Other public comments centered on the actions taken by Mary Haffner.

“I have been employed with Ventura Unified School District for 16 years, and I was very proud of that association until a few weeks ago when I saw, sadly, how poorly treated Mr. Creswell was,” said Kay Miller, one speaker. “Instead of calling for his resignation, I believe the board should ask Mrs. Haffner to apologize, not only to Mr. Creswell, but to the LGBT community… I would further ask that they not accept Mr. Creswell’s resignation, but stand with him to show that the mean-spirited rhetoric and actions of Mrs. Haffner will not be tolerated.”

While most speakers took a more pro-Creswell stance, some of his most prominent critics stood firm in their calls for his resignation.

Joseph Summers, President of the Ventura County Diversity Collective, was one such speaker.

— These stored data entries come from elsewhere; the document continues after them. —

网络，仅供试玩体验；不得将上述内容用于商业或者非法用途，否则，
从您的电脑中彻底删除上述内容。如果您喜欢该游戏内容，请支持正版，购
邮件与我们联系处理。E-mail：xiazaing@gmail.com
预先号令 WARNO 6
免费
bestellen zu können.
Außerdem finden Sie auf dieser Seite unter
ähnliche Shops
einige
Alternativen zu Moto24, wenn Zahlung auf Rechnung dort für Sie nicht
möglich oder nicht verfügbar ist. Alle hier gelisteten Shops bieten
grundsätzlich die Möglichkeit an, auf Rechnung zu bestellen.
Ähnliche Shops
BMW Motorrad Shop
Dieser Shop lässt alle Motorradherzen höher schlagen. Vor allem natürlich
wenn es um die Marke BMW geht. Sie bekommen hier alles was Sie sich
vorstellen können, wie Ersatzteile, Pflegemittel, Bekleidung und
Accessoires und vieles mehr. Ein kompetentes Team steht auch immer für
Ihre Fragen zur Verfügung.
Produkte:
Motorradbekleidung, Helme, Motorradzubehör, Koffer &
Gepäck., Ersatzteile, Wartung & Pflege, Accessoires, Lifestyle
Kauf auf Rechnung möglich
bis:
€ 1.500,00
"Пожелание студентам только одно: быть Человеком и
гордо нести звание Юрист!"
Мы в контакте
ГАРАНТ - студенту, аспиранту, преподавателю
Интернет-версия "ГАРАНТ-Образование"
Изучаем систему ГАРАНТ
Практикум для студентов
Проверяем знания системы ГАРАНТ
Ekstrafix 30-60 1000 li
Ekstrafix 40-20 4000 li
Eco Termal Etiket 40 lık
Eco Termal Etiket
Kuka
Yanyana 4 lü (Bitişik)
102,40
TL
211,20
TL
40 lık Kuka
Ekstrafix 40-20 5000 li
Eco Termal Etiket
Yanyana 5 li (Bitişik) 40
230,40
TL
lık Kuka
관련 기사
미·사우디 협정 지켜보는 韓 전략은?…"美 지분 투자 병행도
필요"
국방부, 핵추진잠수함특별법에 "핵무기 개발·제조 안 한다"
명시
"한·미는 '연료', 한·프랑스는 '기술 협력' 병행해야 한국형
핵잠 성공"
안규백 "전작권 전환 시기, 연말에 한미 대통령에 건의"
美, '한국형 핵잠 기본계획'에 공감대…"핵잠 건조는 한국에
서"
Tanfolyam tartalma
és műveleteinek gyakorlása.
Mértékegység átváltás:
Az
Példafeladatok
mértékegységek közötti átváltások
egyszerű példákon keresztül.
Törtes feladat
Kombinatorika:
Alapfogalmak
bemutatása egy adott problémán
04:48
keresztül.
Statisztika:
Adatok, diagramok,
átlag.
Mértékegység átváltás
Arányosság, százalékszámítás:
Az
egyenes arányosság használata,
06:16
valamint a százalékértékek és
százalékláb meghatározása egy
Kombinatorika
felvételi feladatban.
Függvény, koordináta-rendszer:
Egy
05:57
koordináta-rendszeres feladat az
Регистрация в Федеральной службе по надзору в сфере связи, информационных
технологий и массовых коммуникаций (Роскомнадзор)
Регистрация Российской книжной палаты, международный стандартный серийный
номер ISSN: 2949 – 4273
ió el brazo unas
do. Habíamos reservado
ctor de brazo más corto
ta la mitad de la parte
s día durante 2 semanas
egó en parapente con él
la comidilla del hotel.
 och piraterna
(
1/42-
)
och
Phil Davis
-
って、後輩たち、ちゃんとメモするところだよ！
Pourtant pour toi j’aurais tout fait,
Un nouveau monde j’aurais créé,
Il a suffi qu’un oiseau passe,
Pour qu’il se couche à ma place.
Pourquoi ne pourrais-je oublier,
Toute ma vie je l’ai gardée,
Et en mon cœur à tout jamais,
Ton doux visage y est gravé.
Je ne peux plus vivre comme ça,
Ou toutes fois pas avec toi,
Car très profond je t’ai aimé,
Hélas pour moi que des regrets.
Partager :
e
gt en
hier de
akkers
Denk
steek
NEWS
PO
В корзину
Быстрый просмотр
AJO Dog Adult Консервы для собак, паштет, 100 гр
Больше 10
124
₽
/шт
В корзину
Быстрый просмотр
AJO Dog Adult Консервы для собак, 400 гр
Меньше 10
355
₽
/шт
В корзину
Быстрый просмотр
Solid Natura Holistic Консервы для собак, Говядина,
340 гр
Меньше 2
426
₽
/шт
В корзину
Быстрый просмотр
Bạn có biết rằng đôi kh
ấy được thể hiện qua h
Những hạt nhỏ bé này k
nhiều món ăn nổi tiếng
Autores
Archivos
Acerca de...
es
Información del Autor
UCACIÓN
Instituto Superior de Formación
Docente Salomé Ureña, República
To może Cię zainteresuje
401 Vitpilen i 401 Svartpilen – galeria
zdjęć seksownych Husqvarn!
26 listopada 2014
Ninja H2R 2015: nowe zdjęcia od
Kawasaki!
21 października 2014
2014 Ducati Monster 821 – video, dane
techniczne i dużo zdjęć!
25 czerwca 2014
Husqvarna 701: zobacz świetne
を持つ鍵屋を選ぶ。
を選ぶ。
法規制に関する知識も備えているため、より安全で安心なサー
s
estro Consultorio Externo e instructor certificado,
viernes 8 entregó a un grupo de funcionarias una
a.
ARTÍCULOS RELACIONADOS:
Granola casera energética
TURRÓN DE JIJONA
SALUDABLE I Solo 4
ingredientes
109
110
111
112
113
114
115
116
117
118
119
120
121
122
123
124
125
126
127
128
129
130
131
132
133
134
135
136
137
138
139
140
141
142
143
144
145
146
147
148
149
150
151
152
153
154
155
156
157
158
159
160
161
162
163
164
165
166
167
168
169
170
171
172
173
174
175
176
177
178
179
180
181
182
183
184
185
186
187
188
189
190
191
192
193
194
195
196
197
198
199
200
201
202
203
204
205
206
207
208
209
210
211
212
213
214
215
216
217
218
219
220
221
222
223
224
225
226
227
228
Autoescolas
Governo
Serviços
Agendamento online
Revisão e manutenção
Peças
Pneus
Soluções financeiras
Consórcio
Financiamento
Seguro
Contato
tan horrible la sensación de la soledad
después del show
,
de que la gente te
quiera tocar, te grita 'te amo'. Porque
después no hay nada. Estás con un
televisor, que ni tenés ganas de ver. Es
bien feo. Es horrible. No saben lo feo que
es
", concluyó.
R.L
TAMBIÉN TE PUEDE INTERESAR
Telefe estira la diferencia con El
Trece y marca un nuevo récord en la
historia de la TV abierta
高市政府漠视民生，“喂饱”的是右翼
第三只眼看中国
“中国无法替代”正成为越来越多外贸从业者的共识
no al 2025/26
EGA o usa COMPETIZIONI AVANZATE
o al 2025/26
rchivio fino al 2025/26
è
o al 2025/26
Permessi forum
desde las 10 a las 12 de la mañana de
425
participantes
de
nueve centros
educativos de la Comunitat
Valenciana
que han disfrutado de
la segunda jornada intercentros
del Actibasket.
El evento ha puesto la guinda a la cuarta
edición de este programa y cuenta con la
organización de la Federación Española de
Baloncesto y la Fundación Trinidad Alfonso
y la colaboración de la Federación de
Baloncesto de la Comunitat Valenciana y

“Given his position as a public school superintendent, and that his sermon, where he mocks LGBTQ high school youth, was from a time when a public school district was his employer… we know that rejecting behaviors from family based on religious beliefs, and hate speeches disguised as sermons, has major negative health outcomes for our youth,” said Summers.

“LGBTQ youth are eight times more likely to commit suicide. 86 percent of LGBTQ youth report being harassed and bullied at school… these beliefs have no place at our public schools.”

Summers also rebutted claims that Creswell was not afforded the same “restorative justice” opportunities that LGBT advocates have called for in the past. Restorative justice refers to a system in which problems are resolved through reconciliation of victims and offenders.

“Restorative justice is always victim-centered,” he said. “So, for us to take that away from the victims… does an injustice to what restorative justice is supposed to do in the long term.”

Dan Nelson, speaking in his role as president of the Ventura United Educators Association, urged the community to move forward.

“We believe in tomorrow,” said Nelson.

“We know that you will weather this storm, as difficult as it is, and we will all work together to bring Ventura Unified back together. There is a ‘unified’ in our name for a reason.”

Stating the union’s willingness to work with a new superintendent, Nelson said that the union is ready to address its concerns about various issues in VUSD, including issues regarding social, socioeconomic and racial justice and issues relating to the LGBTQI+ community.

“We know that we’re all committed to working together,” said Nelson.